Female voting behaviour in Pakistan

Project Active from to State

Promoting female empowerment through increased political participation remains a core policy challenge throughout the developing world. Past work has shown that political participation can serve to improve female specific public policy and service delivery in countries such as India and Brazil. However, there is a dearth of evidence on whether female voters reward such decisions through increased political participation and if female participation is independent of their male counterparts in the family or household.

This study will directly shed light on these policy questions by investigating information’s effect on increased female political participation and subsequent electoral outcome. Conventional wisdom in Pakistan is that male members of the households are the political decision makers.

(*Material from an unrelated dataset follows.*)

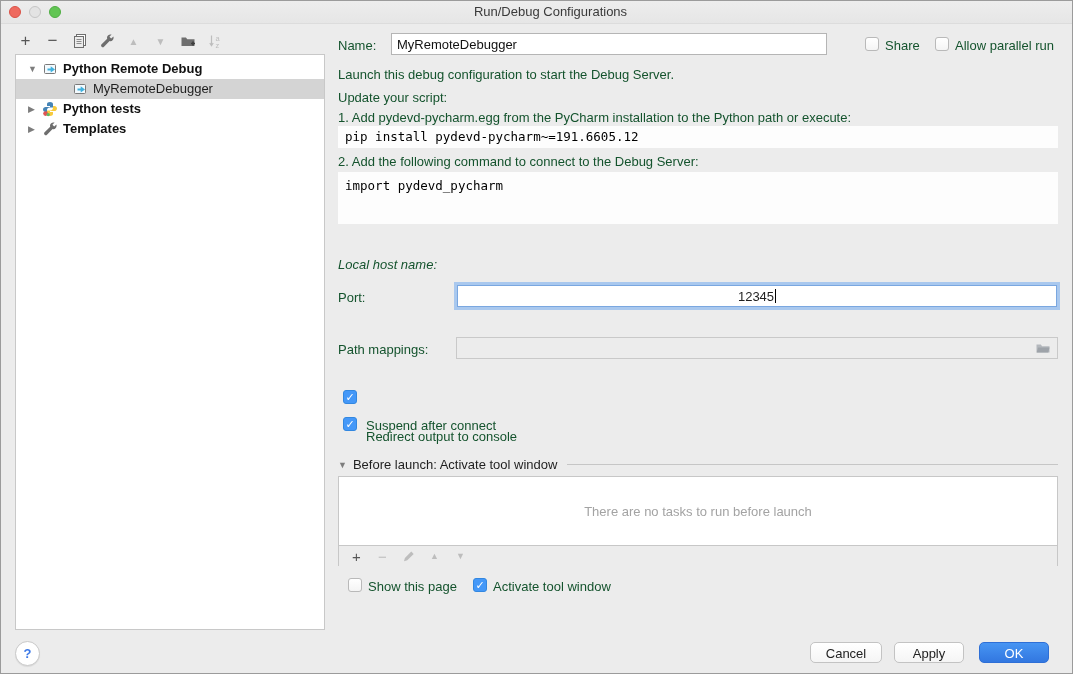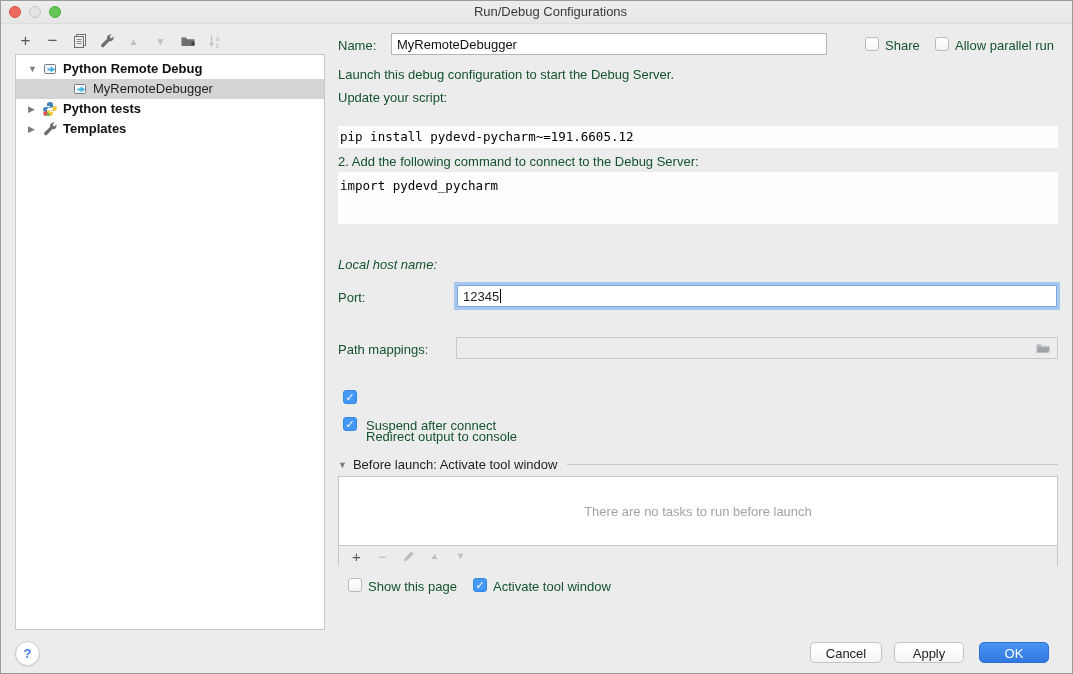"1. Add pydevd-pycharm.egg from the" div.lbl { html: none -> <div>1. Add pydevd-pycharm.egg from the PyCharm installation to the Python path or execute:</div> }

However, if women voters reward female specific public policy and service delivery, this information can affect the behaviour of politicians in future. This will incentivise elected policy makers to include women in politics, speeding up the process of female empowerment in Pakistan.

This experiment will change the information set of women voters. The randomisation will happen at the polling booth level while information dissemination will be at the individual level. We plan to include 400 polling booths in our experiment. This scheme allows measurement of the immediate effect of information through behavioural test and electoral effect by using aggregate vote share data.

The design will be cross-randomised with the same information being provided to male members of the household in some areas. This will demonstrate whether women act individually in political decisions or if the household functions as one unit. Based on existing literature, our expectation is that women who contribute to the household income may act more individually indicating the complementarity between economic and political empowerment.